Pre-biotic Earth, zoo hypothesis and the spaceflight movement

Welcome! "Alien Life" tracks the latest discoveries and thoughts in the various elements of the famous Drake Equation. Here's today's news:
g Stars - Using the Very Large Telescope in Chile, UC Berkeley and Paris Observatory astronomers have obtained images of the first triple asteroid system: two moonlets orbiting one of the largest of the main-belt asteroids, Sylvia. A detailed chart of their orbits yields a density for Sylvia, indicating it is a "rubble pile" asteroid probably disrupted by impact long ago and gravitationally re-accreted - except for the two large moons. See article.
g Abodes - In order to attempt to understand how life started billions of years ago, we need to first look at what scientists believe to be the conditions of our pre-biotic Earth. See article.

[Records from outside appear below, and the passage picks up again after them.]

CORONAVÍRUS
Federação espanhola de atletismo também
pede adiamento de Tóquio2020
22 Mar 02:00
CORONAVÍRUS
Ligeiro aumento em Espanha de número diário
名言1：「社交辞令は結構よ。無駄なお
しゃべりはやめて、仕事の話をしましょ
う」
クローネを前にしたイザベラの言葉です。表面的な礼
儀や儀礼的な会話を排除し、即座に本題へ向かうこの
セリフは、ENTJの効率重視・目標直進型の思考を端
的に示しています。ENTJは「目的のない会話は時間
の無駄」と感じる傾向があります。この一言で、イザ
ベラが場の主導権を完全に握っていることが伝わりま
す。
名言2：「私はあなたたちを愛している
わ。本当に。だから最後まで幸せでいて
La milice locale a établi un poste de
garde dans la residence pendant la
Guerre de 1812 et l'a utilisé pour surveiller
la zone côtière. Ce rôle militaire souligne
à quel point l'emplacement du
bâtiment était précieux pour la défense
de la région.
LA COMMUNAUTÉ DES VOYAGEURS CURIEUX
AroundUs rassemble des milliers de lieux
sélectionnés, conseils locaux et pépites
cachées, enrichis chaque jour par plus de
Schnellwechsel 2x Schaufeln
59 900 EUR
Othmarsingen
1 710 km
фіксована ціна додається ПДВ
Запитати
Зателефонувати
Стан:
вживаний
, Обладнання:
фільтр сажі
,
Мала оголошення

g Life - A team of researchers working with colleagues from the Botswana National Museum shed new light on the questions of when cattle were brought to southern Africa and from where. A domestic cow bone, dated to about 2000 years ago was excavated from a site at Toteng, located in the Kalahari Desert of northern Botswana. See article.

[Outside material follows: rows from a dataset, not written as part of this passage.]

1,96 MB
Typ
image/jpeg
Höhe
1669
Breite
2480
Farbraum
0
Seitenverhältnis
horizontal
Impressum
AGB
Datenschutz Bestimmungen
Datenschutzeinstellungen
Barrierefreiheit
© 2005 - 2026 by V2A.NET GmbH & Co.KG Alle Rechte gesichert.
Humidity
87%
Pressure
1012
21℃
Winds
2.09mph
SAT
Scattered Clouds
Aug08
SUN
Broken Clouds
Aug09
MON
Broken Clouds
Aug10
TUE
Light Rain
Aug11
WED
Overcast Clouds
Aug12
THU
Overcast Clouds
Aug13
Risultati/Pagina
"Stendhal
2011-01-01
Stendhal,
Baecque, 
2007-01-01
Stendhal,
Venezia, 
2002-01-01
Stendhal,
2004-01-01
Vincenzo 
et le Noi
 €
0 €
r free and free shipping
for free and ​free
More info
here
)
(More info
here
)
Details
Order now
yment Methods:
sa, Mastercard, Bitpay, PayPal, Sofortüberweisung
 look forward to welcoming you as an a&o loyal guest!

g Intelligence - New information implies that early humans evolved and altered their diet according to seasonal and other changes in order to survive. See article.
g Message - What is the “zoo hypothesis”? See first article; second article; and third article.

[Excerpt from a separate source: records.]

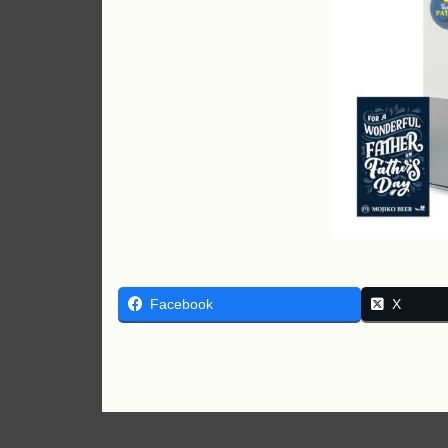
Facebook
X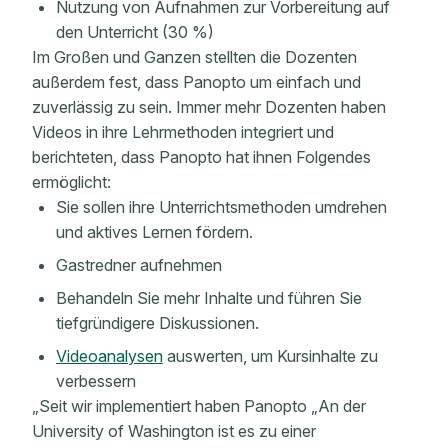
Nutzung von Aufnahmen zur Vorbereitung auf
den Unterricht (30 %)
Im Großen und Ganzen stellten die Dozenten
außerdem fest, dass Panopto um einfach und
zuverlässig zu sein. Immer mehr Dozenten haben
Videos in ihre Lehrmethoden integriert und
berichteten, dass Panopto hat ihnen Folgendes
ermöglicht:
Sie sollen ihre Unterrichtsmethoden umdrehen
und aktives Lernen fördern.
Gastredner aufnehmen
Behandeln Sie mehr Inhalte und führen Sie
tiefgründigere Diskussionen.
Videoanalysen
auswerten, um Kursinhalte zu
verbessern
„Seit wir implementiert haben Panopto „An der
University of Washington ist es zu einer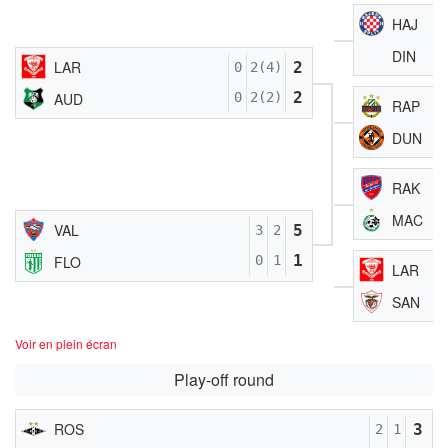
HAJ
DIN
LAR
2
0
2(4)
2
AUD
0
2(2)
RAP
DUN
RAK
MAC
VAL
5
3
2
1
FLO
0
1
LAR
SAN
Voir en plein écran
Play-off round
ROS
3
2
1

g Cosmicus - The aim of the spaceflight movement - exploration and colonization of the universe - is so vast and revolutionary that it cannot be achieved by the ordinary operation of day-to-day social forces and institutions. Consequently, we must be prepared to think in imaginative ways if we are to understand how this "giant step" in human history may come about. See article.
g Learning - Digitalis Education Solutions has published 12 astronomy lesson plans for use with kindergarten through 12th grade students. Lessons are aligned with the National Science Education Standards and cover a variety of topics, including moon phases, solstices, equinoxes and debunking astrology. See article.
g Imagining - Like stories about alien biologies/environments? Be sure to scour your favorite used bookstores for any of these fine novels by James White: “Hospital Station” (1962), “Star Surgeon” (1963), “Ambulance Ship” (1979), “Sector General” (1983) and “Code Blue–Emergency” (1987).
g Aftermath - Donald E. Tarter, a consultant in space policy and technology assessment, makes a persuasive case for developing the protocols and technology to reply to an extraterrestrial signal before news of the discovery is made public, in his article, “Advocating an Immediate Response.” Delay could be costly as technologically advanced fringe groups or ambitious nations could attempt to score a propaganda victory by being the first to reply, creating a mixed and perhaps embarrassing first message. This could be avoided by settling on a quick and simple message to let the extraterrestrial source know that we had received their message. See article. Note: This report is from 1996.